The Corporation of Lloyd’s in 2018 asked its syndicates to conduct in-depth reviews of the worst-performing 10% of their portfolios and of all lines that are losing money, and to submit remediation plans. Then in 2019, Lloyd’s announced that eight syndicates stopped trading at the end of 2018.
After making an underwriting profit in each of 2014, 2015 and 2016, Lloyd’s reported combined ratios of 114% in 2017, 104.5% in 2018 and 102.1% in 2019.
“They went after every syndicate and made them clean up their books and tidy up,” McCreedy said of the Lloyd’s market. “It’s one thing when your domestic market hardens, but when Lloyds does the same thing, at almost the same time…it makes it extremely difficult for retail brokers.”
Feature image via iStock.com/fizkes
Aurora needs to improve their applications. They have the worst in the industry and are not at all consumer friendly. Better applications will equal yield better results, in both financial and loss ratio terms.
All insurers and MGA’s should review this but Aurora, in particular, needs help in this area.

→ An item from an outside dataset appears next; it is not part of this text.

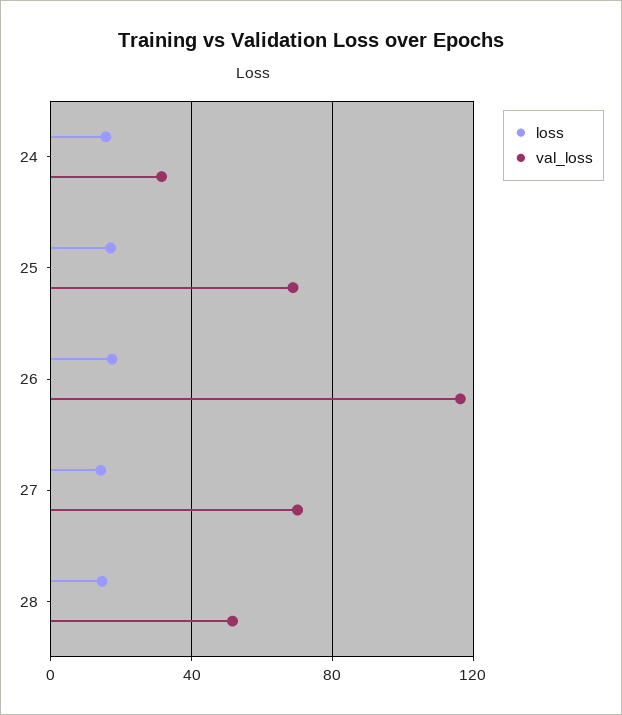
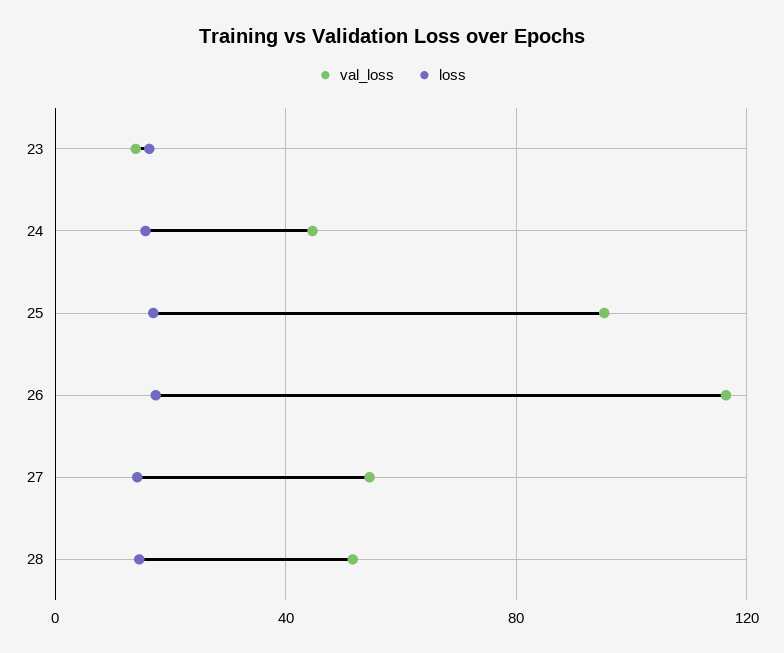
val_loss, 24: 30 -> 45
val_loss, 25: 70 -> 95
val_loss, 27: 70 -> 55
val_loss, 23: none -> 15
loss, 23: none -> 15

If you have a problem with an organization’s forms, it’s bad form to single them out in this manner. You should take the issue up privately with them.
Now retired, I worked at Canada’s leading Industrial & Commercial Brokers from the late 1970’s through the first decade of 2000. As such, I weathered the two hardest markets: the mid-1980’s [the “claims-made” crisis] and again in early 2000’s. In the almost 40-year tenure there were other lesser “market adjustments”, but nothing to compare with those two standouts. Advice? Well….1. Intelligently compile all factors causing the market change, and what its impact MAY be on their insurance programme. 2. Arrange those in a cogent presentation 3. Deliver that presentation to your clients….hint…..do so WELL in advance of their renewal dates. 4. In those Stage 3 discussions, be prepared ahead of time to offer/discuss various possible alternatives to contain the TOC of risk, while maintaining the broadest coverages.
In those aforementioned hard-market times, I could not believe the number of brokers – and frankly, yes, some within the brokerage I was working – who refused to bring these issues to the clients in fear of their going to other brokerages…..that is not acceptable. Could give more detail, but will leave it there. Good luck.
Good to see Peter Robertson still taking interest in the practice of retail brokers. A first class broker.